The retreat was led by Vancouver doctor Gabor Maté, author of books on ADD, stress, attachment parenting and addiction, the latter he defines as any behaviour one craves, that relieves stress, has negative consequences for the person doing it, but who continues to do it despite those consequences. Dawe had discovered Maté’s books during a period of exploration into himself. After writing and touring an earlier play that involved insights Dawe gleaned from reading them, the doctor invited him to take part in one of his retreats. They were, Maté explained, for people who were willing to find out the truth about themselves, whether it was what they wanted it to be or not.
The gathering was a kind of intensive group therapy with around twelve other participants. But different from most therapies, this one involved their twice taking the Peruvian shamanic plant medicine ayahuasca. Ingested as a tea, ayahuasca is seen as a sacred means to insight into psychological issues, enabling the person drinking it to make sense of how parts of their personality are often related to early life experiences that are otherwise hidden but nevertheless affecting or inhibiting their present day life.
Before drinking it, all the participants were called on to set an intention as to what they want the psychotropic medicine to show them. A request to “Mama Ayahuasca” to shed light. They were advised that they might not get the insight that want, but they would always get the insight that they need. And the right response to her in all manner of revealing–whether that was accompanied by intense vomiting or a colourful psychedelic trip– was “yes, and thank-you.”

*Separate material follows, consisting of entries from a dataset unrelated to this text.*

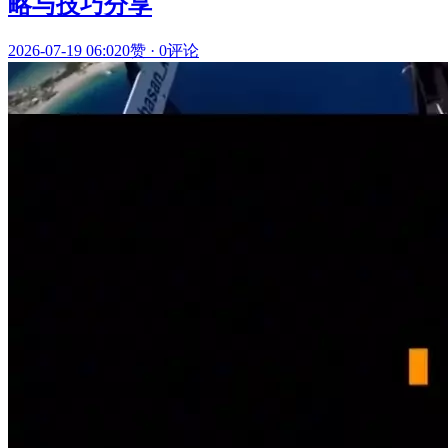
略与技巧分享
2026-07-19 06:02
0赞
·
0评论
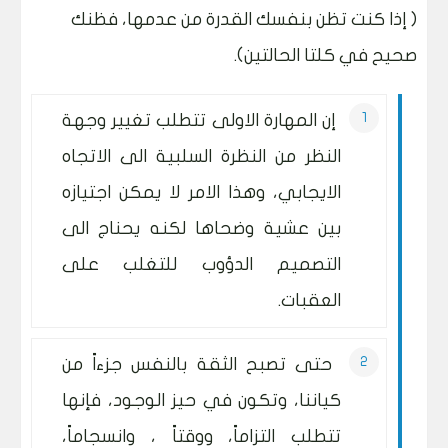
( إذا كنت تظن بنفسك القدرة من عدمها، فظنك
صحيح في كلتا الحالتين).
إن المهارة الاولى تتطلب تغيير وجهة
النظر من النظرة السلبية الى الاتجاه
الايجابي، وهذا الامر لا يمكن اجتيازه
بين عشية وضحاها لكنه يحناج الى
التصميم الدؤوب للتغلب على
العقبات.
حتى تصبح الثقة بالنفس جزءاً من
كياننا، وتكون في حيز الوجود، فإنها
تتطلب التزاماً، ووقتاً ، وانسجاماً،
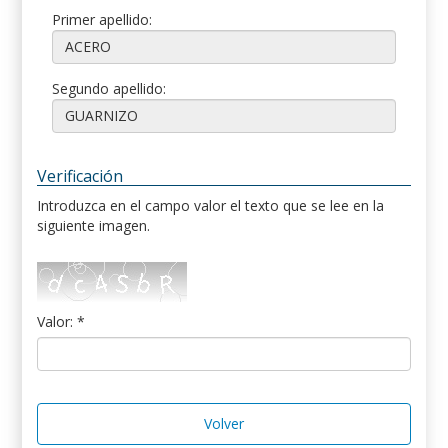
Primer apellido:
Segundo apellido:
Verificación
Introduzca en el campo valor el texto que se lee en la
siguiente imagen.
Valor: *
Volver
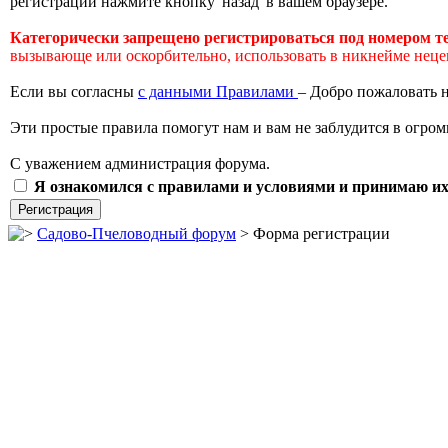
регистрации нажмите кнопку 'назад' в вашем браузере.
Категорически запрещено регистрироваться под номером т
вызывающе или оскорбительно, использовать в никнейме неценз
Если вы согласны
с данными Правилами
– Добро пожаловать 
Эти простые правила помогут нам и вам не заблудится в огро
С уважением администрация форума.
Я ознакомился с правилами и условиями и принимаю их
Садово-Пчеловодный форум
> Форма регистрации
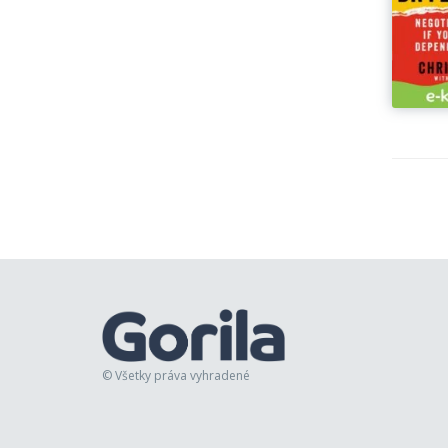
© Všetky práva vyhradené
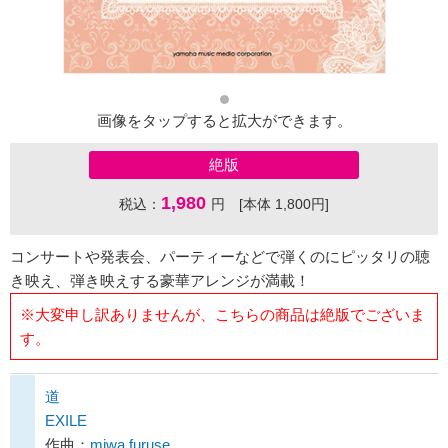
画像をタップすると拡大ができます。
絶版
1,980
税込：
円 [本体 1,800円]
コンサートや発表会、パーティーなどで弾くのにピッタリの聴
き映え、弾き映えする豪華アレンジが満載！
※大変申し訳ありませんが、こちらの商品は絶版でございま
す。
道
EXILE
作曲：
miwa furuse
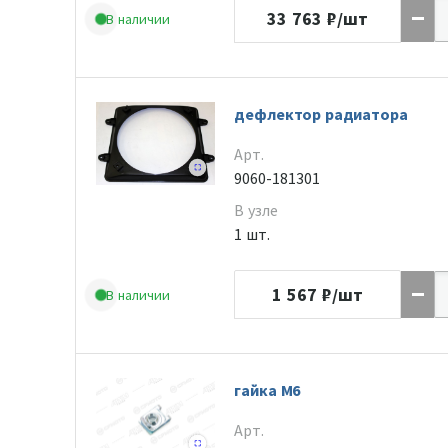
33 763
₽/шт
В наличии
дефлектор радиатора
Арт.
9060-181301
В узле
1 шт.
1 567
₽/шт
В наличии
гайка М6
Арт.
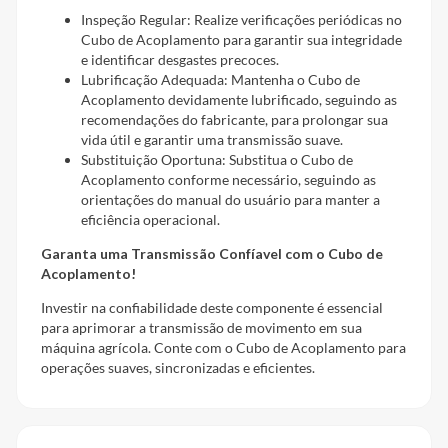
Inspeção Regular: Realize verificações periódicas no
Cubo de Acoplamento para garantir sua integridade
e identificar desgastes precoces.
Lubrificação Adequada: Mantenha o Cubo de
Acoplamento devidamente lubrificado, seguindo as
recomendações do fabricante, para prolongar sua
vida útil e garantir uma transmissão suave.
Substituição Oportuna: Substitua o Cubo de
Acoplamento conforme necessário, seguindo as
orientações do manual do usuário para manter a
eficiência operacional.
Garanta uma Transmissão Confíavel com o Cubo de
Acoplamento!
Investir na confiabilidade deste componente é essencial
para aprimorar a transmissão de movimento em sua
máquina agrícola. Conte com o Cubo de Acoplamento para
operações suaves, sincronizadas e eficientes.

When I have been sitting down lately preparing to write what new insight I’ve come to about my relationship with food, I have been a little surprised. However I start my posts, they all seem to veer into one direction: my divorce. At first I was perplexed: “Really?” and “What does that have to do with my relationship to food?” Then it became “NO WAY! I don’t want to talk about that. It would make me vulnerable in a whole way I didn’t anticipate. It’s personal. It’s too personal!”
Like this whole thing isn’t personal. Maybe my divorce is precisely what I need to talk about to understand my relationship to food, how I turn to it even and especially when I don’t want to. Maybe it is somehow connected to perceived rejection and early loss. So wisdom of the universe, I yield to you. I open myself up to write about my divorce. For this opportunity, I humbly say: yes, and thank-you.